My friend was at school and he saw this so he sent me some pictures. Some of them look kind of fake, probably because the coloring is not what I'm use to. A couple of them I cant tell what they are and some of the labels next to them doesn't seem accurate, like the very rare off colored Russian tortoise. Although, I wish I could have a baby Leopard tortoise that looks like that one!!!


----------



## Neal (Oct 9, 2012)

That's pretty cool!

I've seen pictures from a breeder in South Africa that had some leopards that looked exactly like the baby pictured there.


----------



## wellington (Oct 9, 2012)

Most of the paint jobs do look pretty fake.
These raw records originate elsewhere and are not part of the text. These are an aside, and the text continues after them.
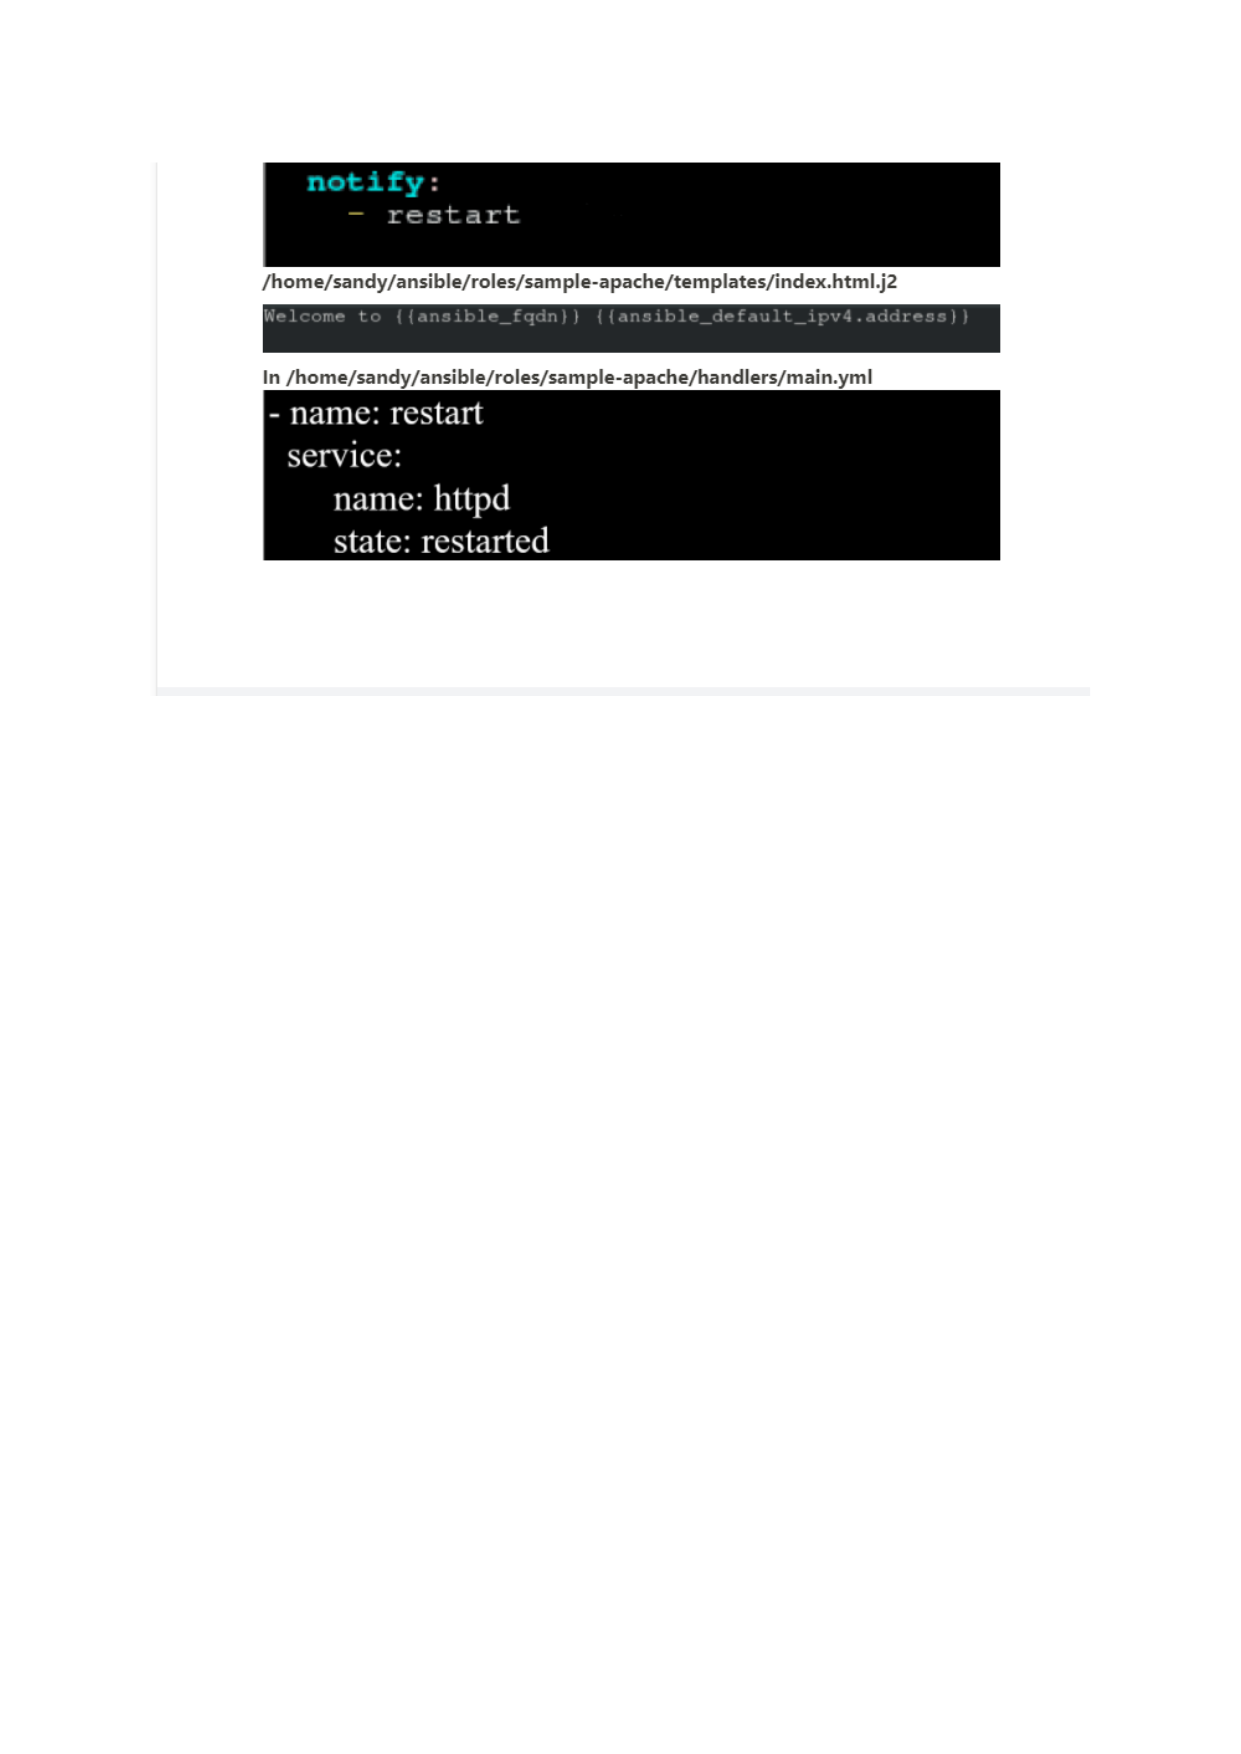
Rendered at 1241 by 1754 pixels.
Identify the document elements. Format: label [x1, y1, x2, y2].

picture [150, 150, 1091, 696]
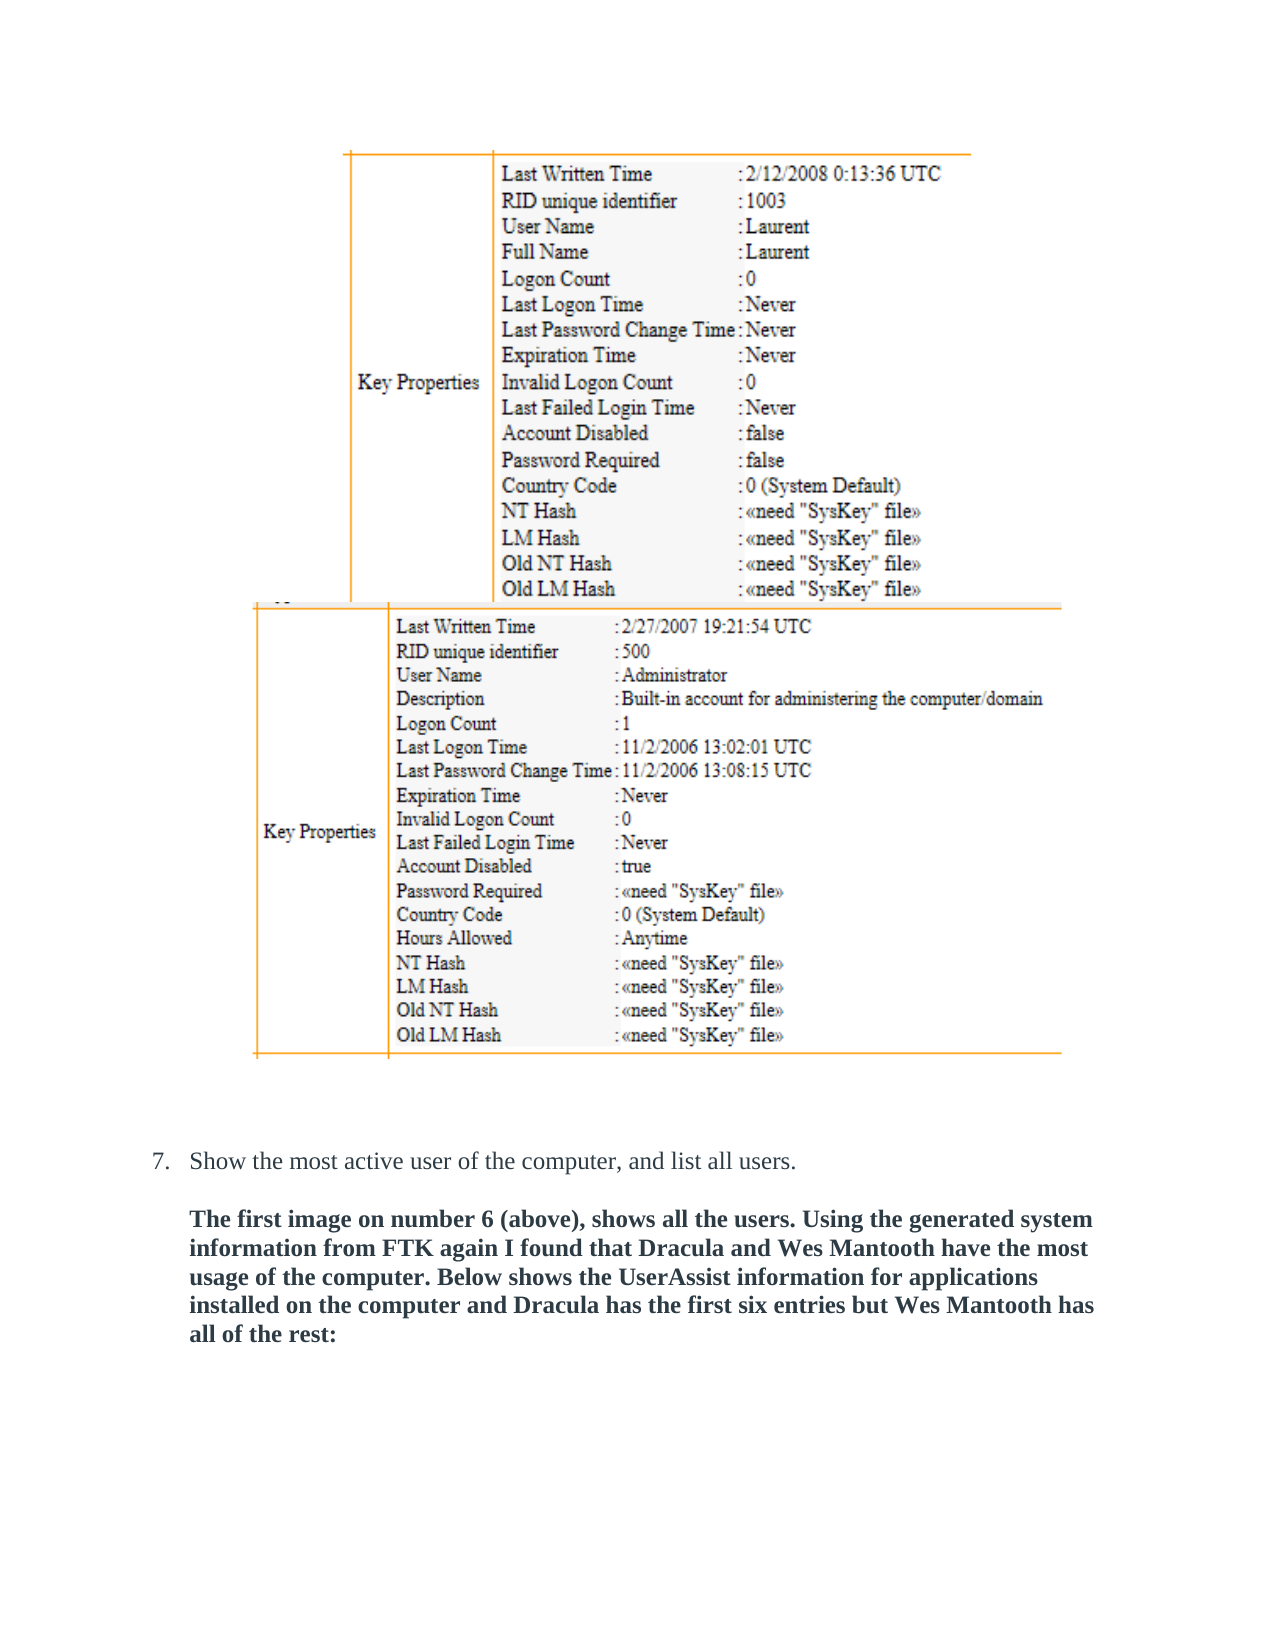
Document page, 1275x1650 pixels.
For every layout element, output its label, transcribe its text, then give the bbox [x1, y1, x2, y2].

list Show the most active user of the computer, and list all users. [152, 1146, 1125, 1175]
picture [252, 150, 1062, 1059]
text The first image on number 6 (above), shows all the users. Using the generated system information from FTK again I found that Dracula and Wes Mantooth have the most usage of the computer. Below shows the UserAssist information for applications installed on the computer and Dracula has the first six entries but Wes Mantooth has all of the rest: [189, 1204, 1125, 1348]
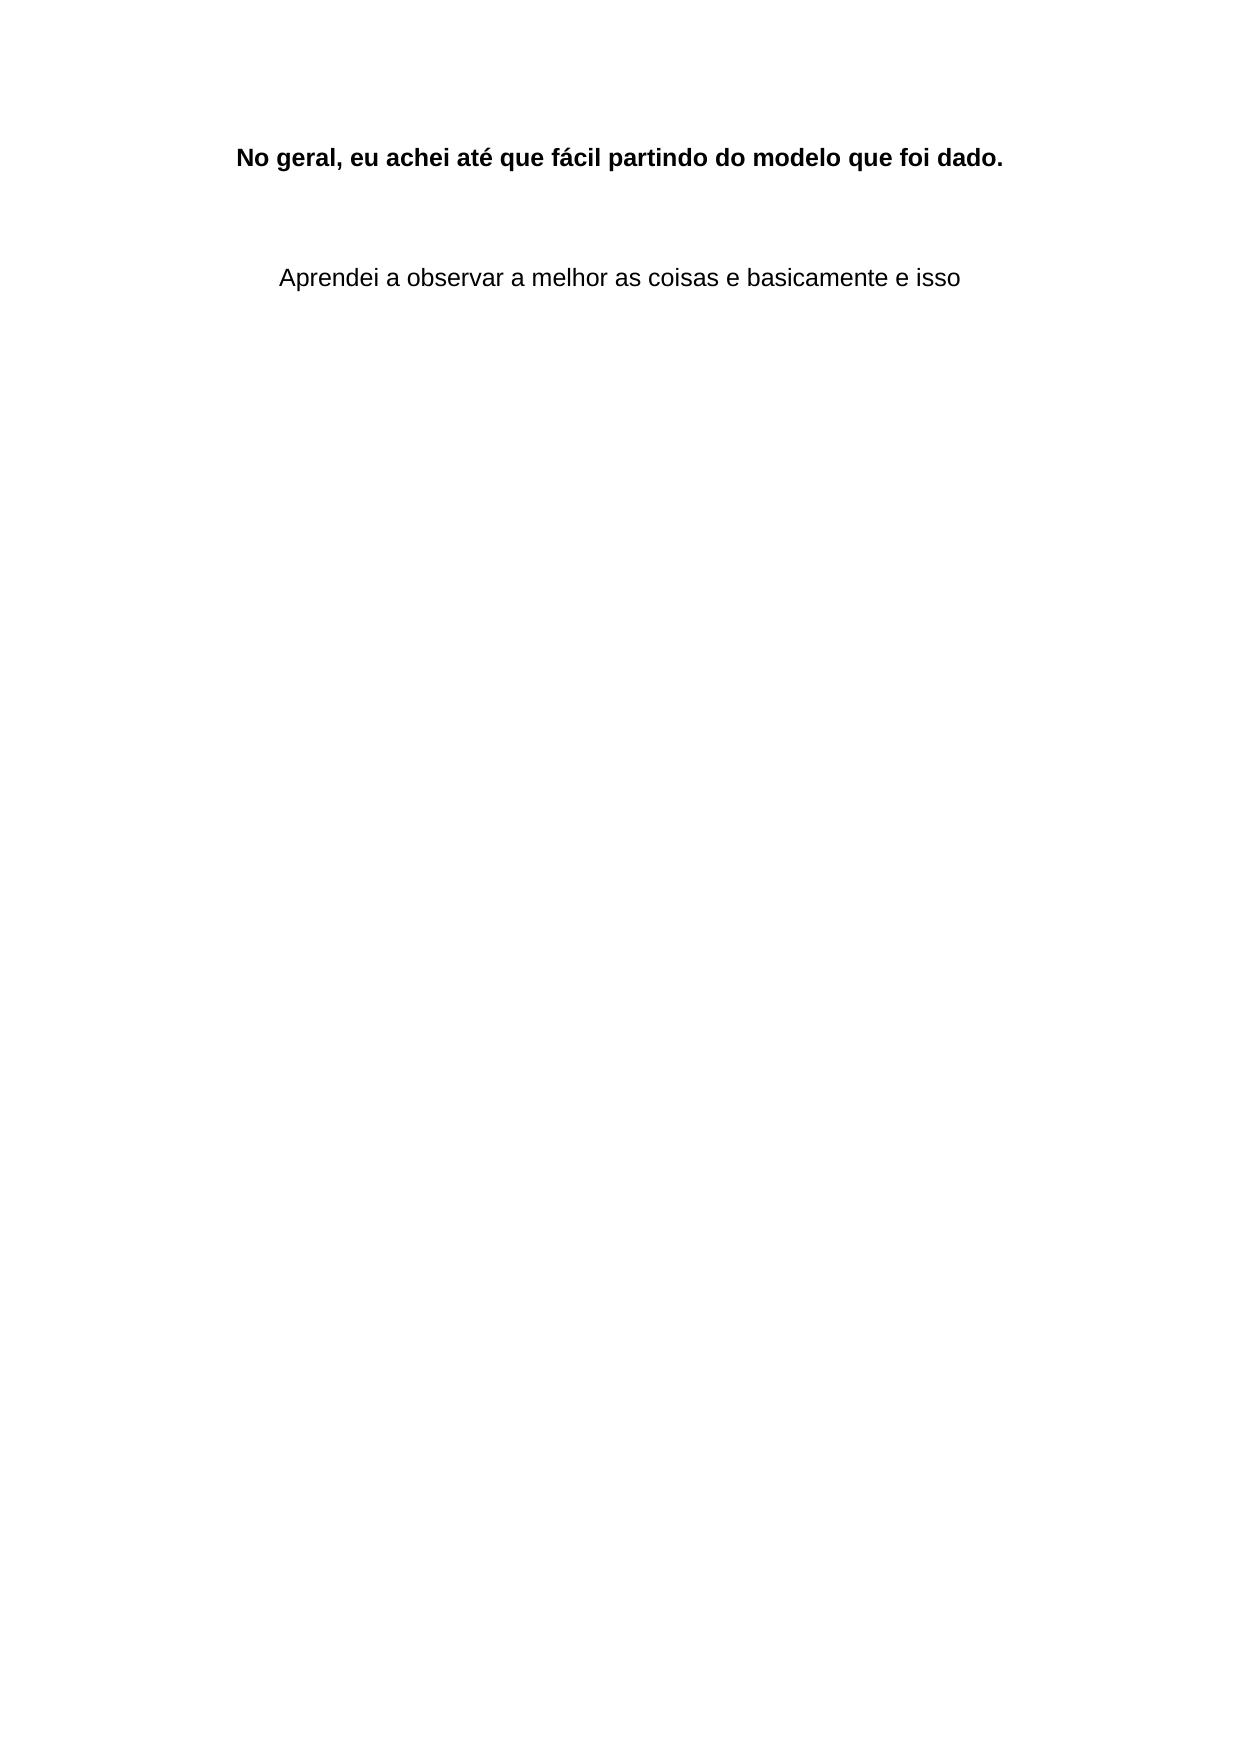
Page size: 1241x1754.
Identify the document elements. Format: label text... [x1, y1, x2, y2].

text Aprendei a observar a melhor as coisas e basicamente e isso [75, 263, 1165, 291]
text No geral, eu achei até que fácil partindo do modelo que foi dado. [75, 143, 1165, 172]
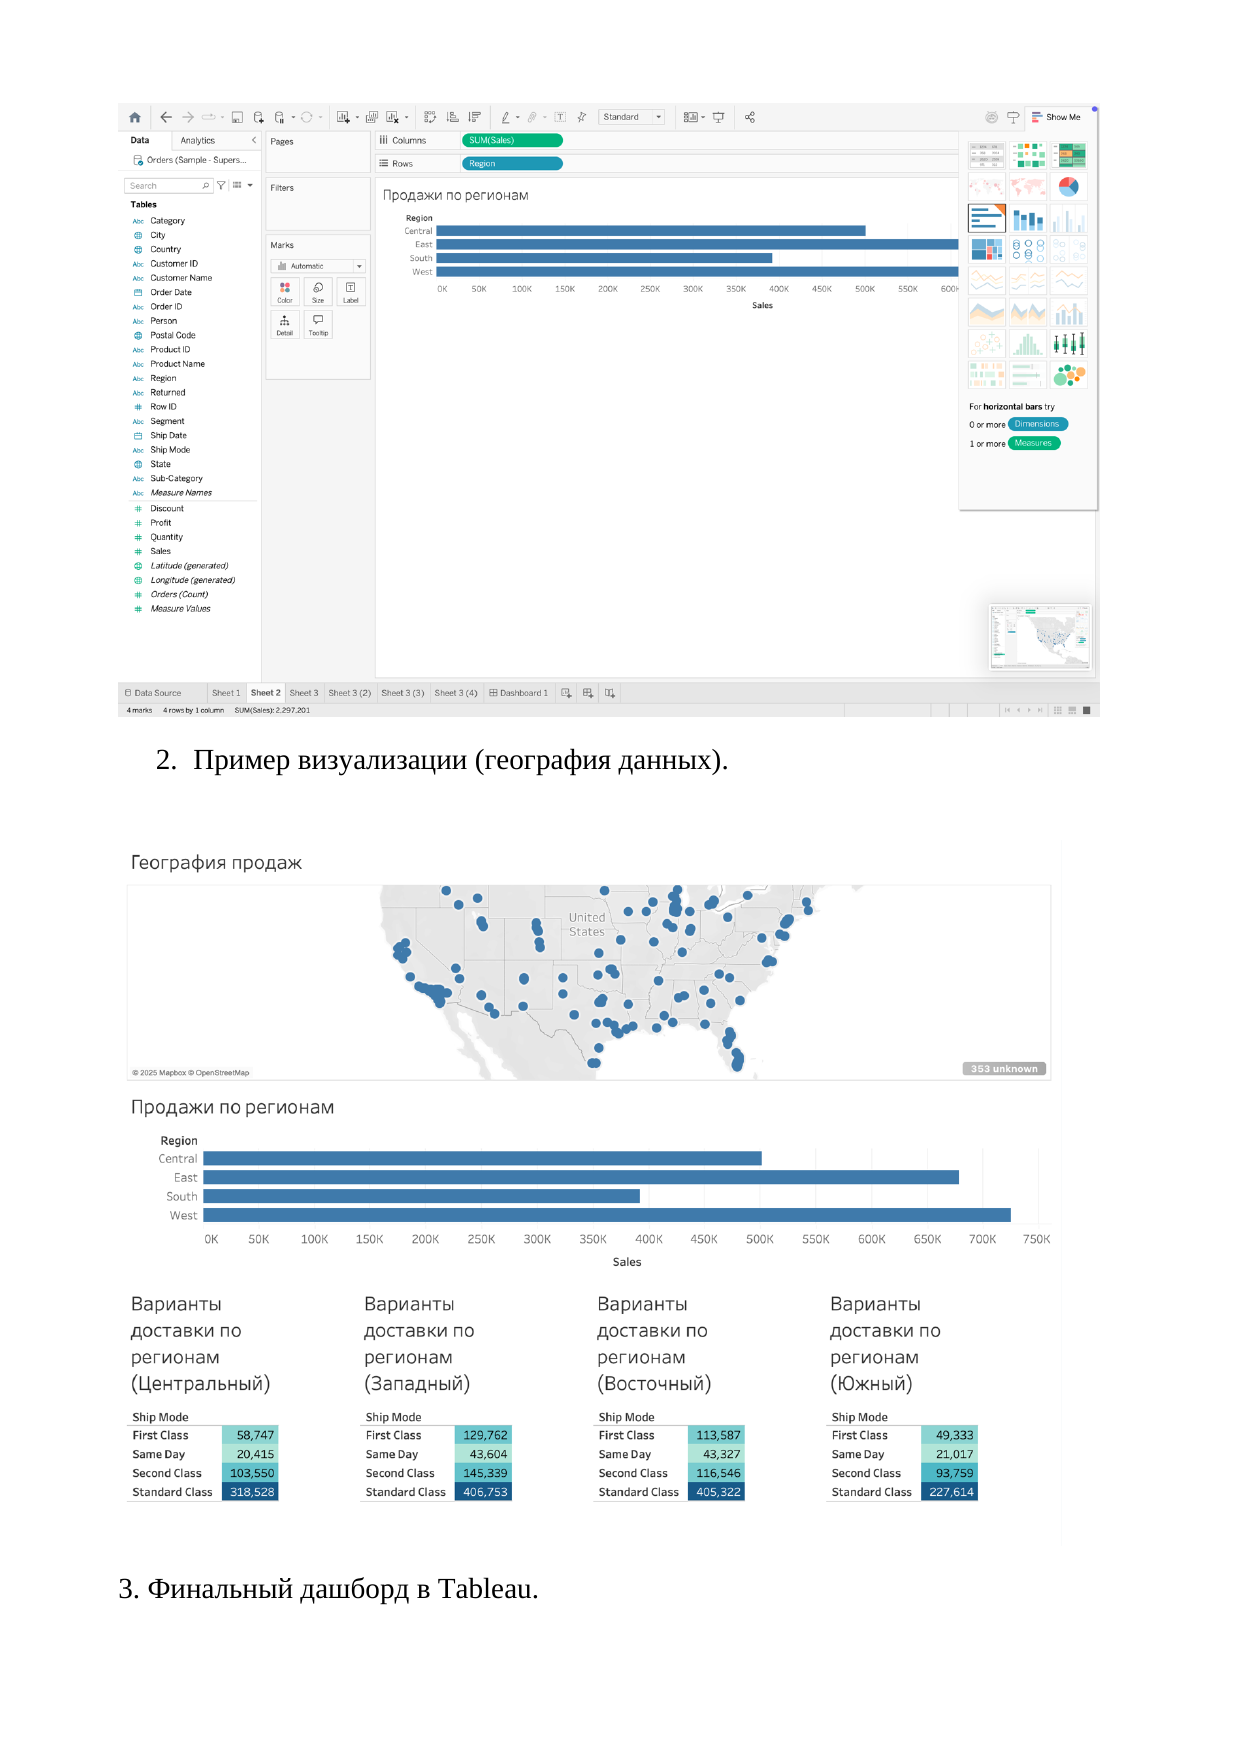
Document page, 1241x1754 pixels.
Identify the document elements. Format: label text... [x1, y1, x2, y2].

list Пример визуализации (география данных). [156, 742, 1152, 776]
picture [118, 840, 1062, 1546]
picture [118, 103, 1100, 717]
text 3. Финальный дашборд в Tableau. [118, 1571, 1152, 1605]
Cool though.


----------



## Yvonne G (Oct 9, 2012)

Yeah...they would have looked better if they had NOT painted them, and merely varnished or shellacked them.


----------



## Vincentdhr (Oct 9, 2012)

The reason they paint the preserved specimens is because the natural colours fade over time.


----------



## Jacqui (Oct 9, 2012)

Where is this at?


----------



## Q'sTortie (Oct 9, 2012)

Jacqui said:


> Where is this at?



St Petersburg College, Clearwater Campus




Neal said:


> That's pretty cool!
> 
> I've seen pictures from a breeder in South Africa that had some leopards that looked exactly like the baby pictured there.



Do you have pictures you can share??


----------



## ALDABRAMAN (Oct 9, 2012)




----------



## Arizona Sulcata (Oct 9, 2012)

Great... Now I want one.


----------



## leonardo the tmnt (Oct 9, 2012)

Nice!


----------